Five faculty representatives and nine graduate students from The University of Southern Mississippi recently completed a research trip to Puerto Rico that included exploration of workforce re-skilling, entrepreneurship and transportation.
The Southern Miss contingent, which was divided into three teams, met with more than 50 organizations during the 10-day trip (May 16-26) to carefully study how the island conducts economic and workforce development.
“At one of the freight companies we visited, we got the opportunity to tour a vessel container ship during our visit,” said Jackson, Miss., native Tyler Moore, who is pursuing a master’s degree in economic development. “This was one of the most exciting company visits we experienced while we were there, especially as students. The thing that I gained most was general knowledge of the ports and how port operations work in Puerto Rico.”
Puerto Rico is a self-governing, unincorporated territory of the United States, located in the Caribbean. The island’s population (3.6 million) is comparable to Mississippi (2.9 million) but its per-capita income is about one half that of Mississippi. Major industries include tourism and pharmaceuticals, the latter enhanced by substantial economic development incentives.
Dr. Chad Miller and Dr. Brian Richard led the Southern Miss logistics, trade and transportation team that investigated how the island freight infrastructure was shaped by economic development concerns. In particular, the team compared the megaport project in Gulfport, the “Port of the Future,” to the megaport project in Ponce, “Port of the Americas.” The team, which also included students Moore, Hana Prudilova and Matt McWhorter, met with importers/exporters, shipping lines, freight forwarders as well as port and government officials.
The entrepreneurship team, led by Dr. Brent Hales, compared entrepreneurship assistance in Mississippi to Puerto Rico. The group, which included students James Wilcox and John Scott, met with numerous entrepreneurs, small business assistance providers and other scholarly researchers. Their research revealed many of the same problems faced by small businesses in Mississippi – access to capital, lack of integrated government services and cultural bias against risk taking – were prevalent in Puerto Rico.
The Southern Miss Human Capital Development doctoral program, under the leadership of Dr. Cyndi Gaudet and Dr. Heather Annulis, also organized a team to examine how Puerto Rico is retraining its workforce to meet the demand for global competition. The team, which also included students Dionne Davis, Mamie Griffin, Cheryl Kirby and Ty McClearley, met with official representing the governor’s office and key agencies, trade and industry associations, workforce development organizations and private business and industry leaders. The team discovered that a highly skilled workforce exists in Puerto Rico and that layoffs in the pharmaceutical industry present many opportunity for re-skilling.
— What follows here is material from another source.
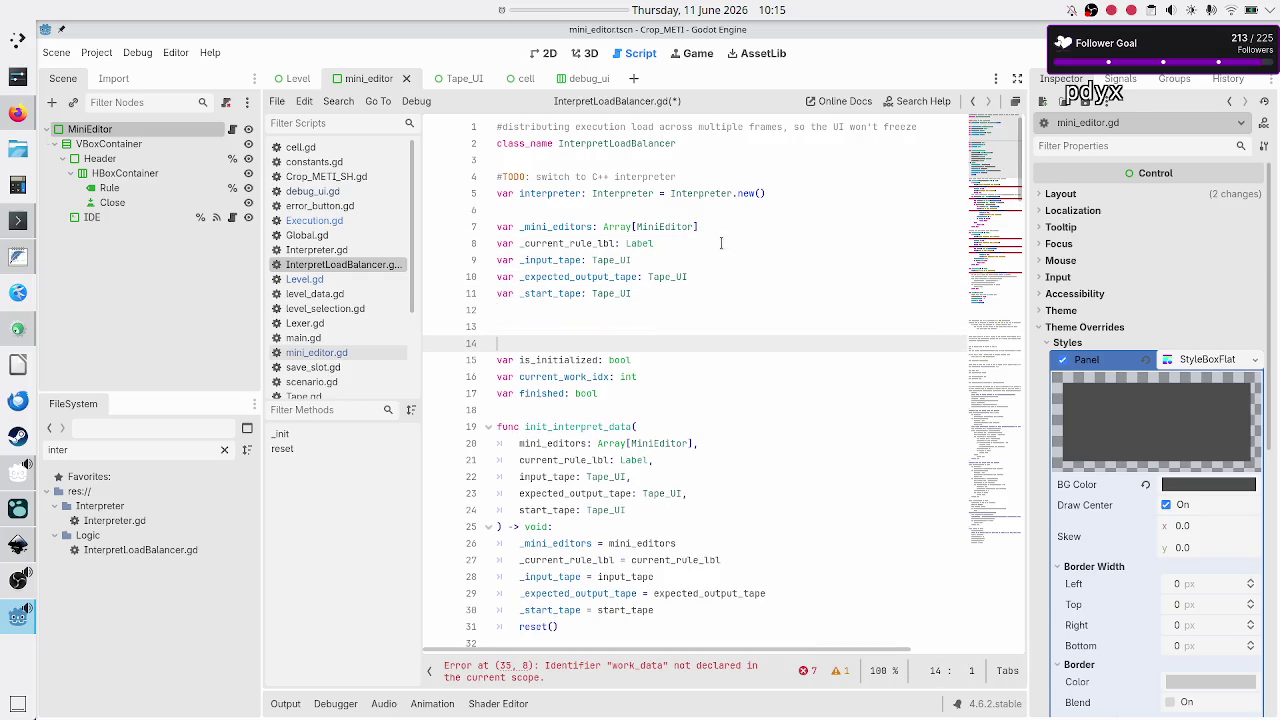
key(Up)
text(va)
Miller said the trip enabled graduate students to get a first-hand look and become directly connected to many of the areas covered during their degree pursuit.
“This was a great opportunity for students to apply what we learned in the classroom,” said Miller. “For example, port and shipping people tend to use a lot of technical terms such as TEU, which stands for 20-foot equivalent unit, and drayage and our students were familiar with these terms from their coursework.”